Demasiadas horas de trabalho: Muitos marítimos admitem que as horas que são assinadas e as horas reais de trabalho são diferentes. Contratos longos: Contratos longos fazem com que o marítimo se sinta mais afastado da sua vida pessoal. Reduzido tempo em terra: Com as escalas em porto cada vez mais reduzidas, os marítimos perdem o tempo de visitar os portos que escalam, que são uma boa fonte de descontração nas horas livres de trabalho. Imprevisibilidade da vida: A grande maioria das empresas contrata os seus marítimos para um determinado tempo de férias, o que faz com que a

pessoa fique como se fosse “desempregada” no seu tempo de férias. Tempo longe da família: Estar longe da família e entes queridos pode fazer os marítimos se sentirem deslocados da sua vida pessoal. Falta de socialização: Quando falo com marítimos da “velha guarda” oiço muitas histórias das jogatanas na messe, os filmes que viam juntos, festas da tripulação, etc… Hoje em dia a tendência é mais de isolação, após o fim do turno, muitas vezes as pessoas querem simplesmente descansar e vão diretas para os seus camarotes.

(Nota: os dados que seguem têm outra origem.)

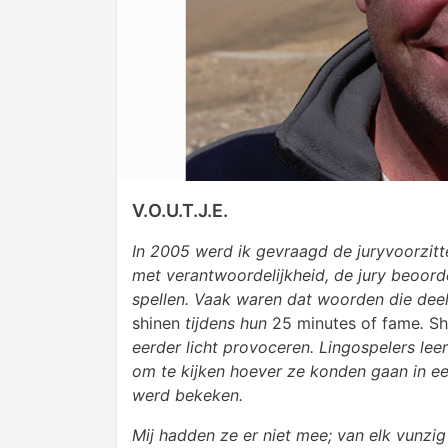
V.O.U.T.J.E.
In 2005 werd ik gevraagd de juryvoorzitt
met verantwoordelijkheid, de jury beoor
spellen.
Vaak waren dat woorden die dee
shinen
tijdens hun
25 minutes of fame
.
Sh
eerder licht provoceren. Lingospelers l
om te kijken hoever ze konden gaan in e
werd bekeken.
Mij hadden ze er niet mee; van elk vunzig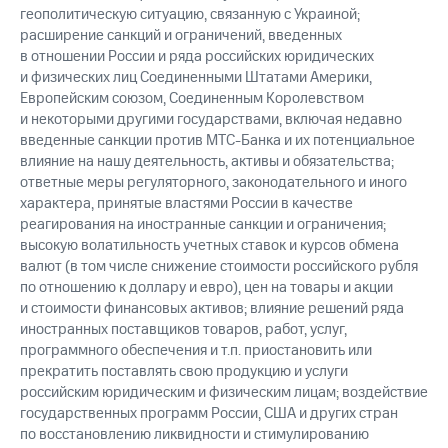
геополитическую ситуацию, связанную с Украиной;
расширение санкций и ограничений, введенных
в отношении России и ряда российских юридических
и физических лиц Соединенными Штатами Америки,
Европейским союзом, Соединенным Королевством
и некоторыми другими государствами, включая недавно
введенные санкции против МТС-Банка и их потенциальное
влияние на нашу деятельность, активы и обязательства;
ответные меры регуляторного, законодательного и иного
характера, принятые властями России в качестве
реагирования на иностранные санкции и ограничения;
высокую волатильность учетных ставок и курсов обмена
валют (в том числе снижение стоимости российского рубля
по отношению к доллару и евро), цен на товары и акции
и стоимости финансовых активов; влияние решений ряда
иностранных поставщиков товаров, работ, услуг,
программного обеспечения и т.п. приостановить или
прекратить поставлять свою продукцию и услуги
российским юридическим и физическим лицам; воздействие
государственных программ России, США и других стран
по восстановлению ликвидности и стимулированию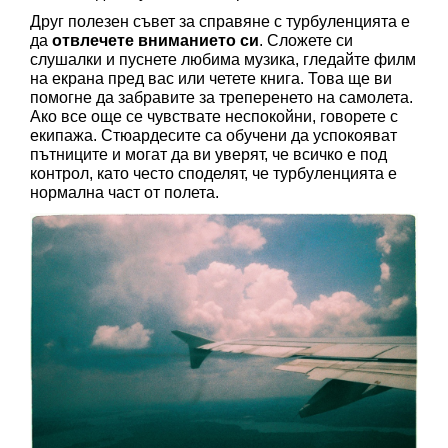
Друг полезен съвет за справяне с турбуленцията е 
да 
отвлечете вниманието си
. Сложете си 
слушалки и пуснете любима музика, гледайте филм 
на екрана пред вас или четете книга. Това ще ви 
помогне да забравите за треперенето на самолета. 
Ако все още се чувствате неспокойни, говорете с 
екипажа. Стюардесите са обучени да успокояват 
пътниците и могат да ви уверят, че всичко е под 
контрол, като често споделят, че турбуленцията е 
нормална част от полета.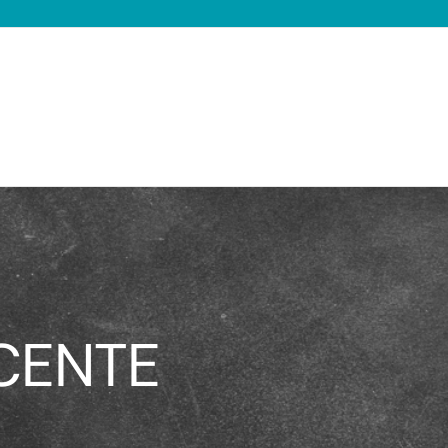
CENTE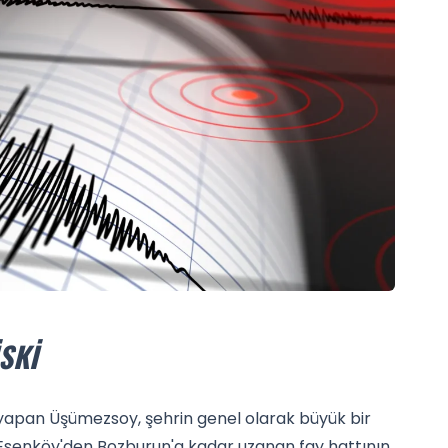
SKI
 yapan Üşümezsoy, şehrin genel olarak büyük bir
kle Esenköy'den Bozburun'a kadar uzanan fay hattının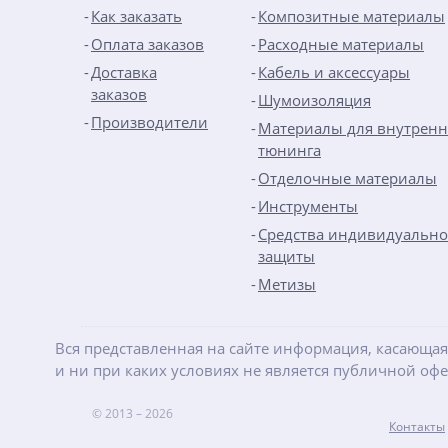
Как заказать
Композитные материалы
Оплата заказов
Расходные материалы
Доставка
Кабель и аксессуары
заказов
Шумоизоляция
Производители
Материалы для внутренн
тюнинга
Отделочные материалы
Инструменты
Средства индивидуальн
защиты
Метизы
Вся представленная на сайте информация, касающая
и ни при каких условиях не является публичной оф
© 2013 – 2026
Контакты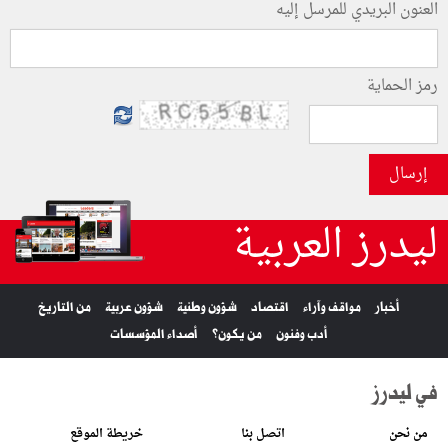
العنون البريدي للمرسل إليه
رمز الحماية
إرسال
ليدرز العربية
أخبار
مواقف وآراء
اقتصاد
شؤون وطنية
شؤون عربية
من التاريخ
أدب وفنون
من يكون؟
أصداء المؤسسات
في ليدرز
من نحن
اتصل بنا
خريطة الموقع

O QUE PODE SER MELHORADO?

Dentro do navio, disponibilizar instrumentos de comunicação como internet acessível aos seus trabalhadores, é de facto, algo bastante positivo, uma vez que ajuda os marítimos a manterem contacto com os seus familiares e amigos. Modernizar o sistema de quartos: Porquê ter turnos de 4 horas seguidos de 8 de descanso que sabemos que nunca iram ser de todo 8 horas? Seria mais positivo aranjar um sistema em que os marítimos tivessem num dos períodos mais que 8 horas de descaso, para poderem criar hábitos de sono saudáveis. Criar melhores instalações de convívio e de desporto a bordo dos navios. Oferecer contractos contínuos aos marítimos, especialmente aos que já trabalham com a empresa há alguns anos, tentando perceber as necessidades individuais de cada pessoa.


O QUE GANHAM OS ARMADORES EM PREOCUPAREM-SE COM A SAÚDE MENTAL DOS SEUS EMPREGADOS?

Após a pandemia, muitas das empresas viram os seus antigos trabalhadores seguirem diferentes vias, uma vez que tiveram de arranjar trabalho em terra na altura e não veem motivos suficientes nas suas antigas carreiras para voltarem. Tão importante como ter trabalhadores com competências, é ter trabalhadores motivados, não só pelo seu próprio interesse em subir nas suas carreiras, mas por de facto sentirem que são valorizados pela sua empresa. Aproveito também este, que é o último artigo do ano, para desejar a todos um Feliz Natal e um próspero Ano Novo!